▶ **EXERCISE PROMPT**
Filter the records below down to lines containing "Лето".

━━ DATA RECORDS ━━

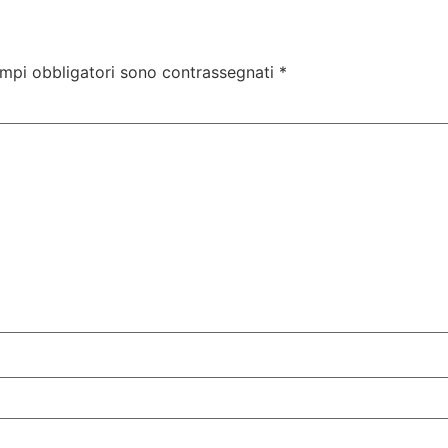
ampi obbligatori sono contrassegnati
*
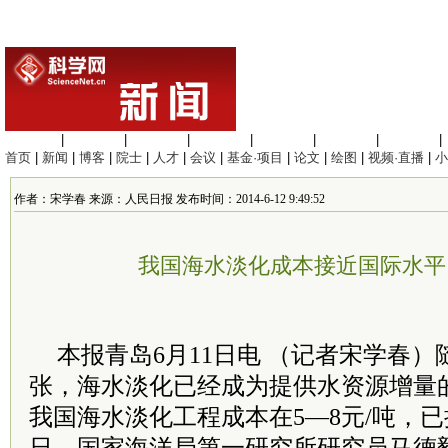
生命科学
|
医学科学
|
化学科学
|
工程材料
|
信息科学
|
地球科学
|
数理科学
|
首页
|
新闻
|
博客
|
院士
|
人才
|
会议
|
基金·项目
|
论文
|
绘图
|
视频·直播
|
小
作者：宋学春 来源：人民日报 发布时间：2014-6-12 9:49:52
我国海水淡化成本接近国际水平 
本报青岛6月11日电 （记者宋学春
张，海水淡化已经成为提供水资源增量
我国海水淡化工程成本在5—8元/吨，已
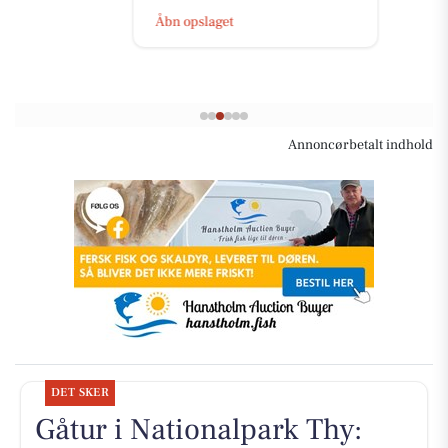
Åbn opslaget
Annoncørbetalt indhold
DET SKER
Gåtur i Nationalpark Thy:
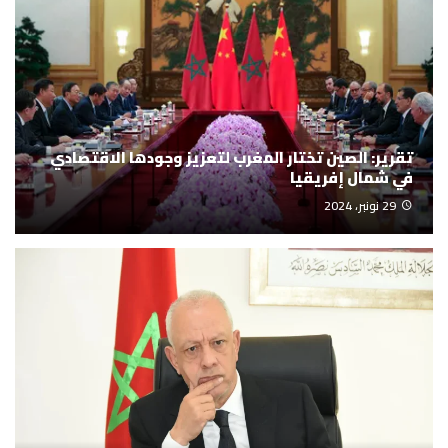
تقرير: الصين تختار المغرب لتعزيز وجودها الاقتصادي
في شمال إفريقيا
29 نونبر، 2024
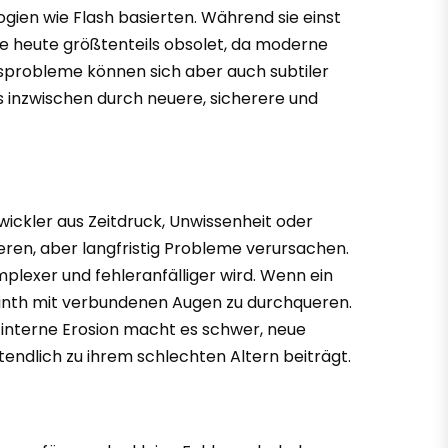
ogien wie Flash basierten. Während sie einst
sie heute größtenteils obsolet, da moderne
ätsprobleme können sich aber auch subtiler
 inzwischen durch neuere, sicherere und
wickler aus Zeitdruck, Unwissenheit oder
ren, aber langfristig Probleme verursachen.
plexer und fehleranfälliger wird. Wenn ein
yrinth mit verbundenen Augen zu durchqueren.
 interne Erosion macht es schwer, neue
ndlich zu ihrem schlechten Altern beiträgt.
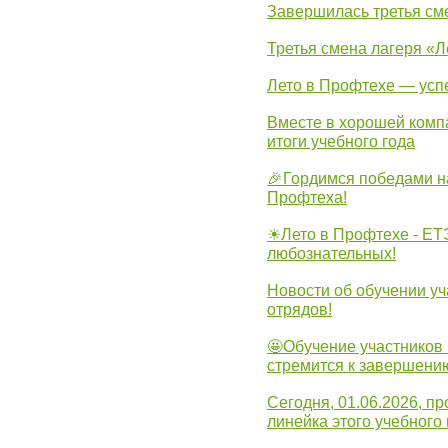
Завершилась третья см
Третья смена лагеря «Л
Лето в Профтехе — усп
Вместе в хорошей комп
итоги учебного года
🎉Гордимся победами н
Профтеха!
☀Лето в Профтехе - ЕТ
любознательных!
Новости об обучении уч
отрядов!
🤩Обучение участников 
стремится к завершени
Сегодня, 01.06.2026, 
линейка этого учебного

━━━

▶ **REPLY**
Лето в Профтехе — усп
☀Лето в Профтехе - ЕТ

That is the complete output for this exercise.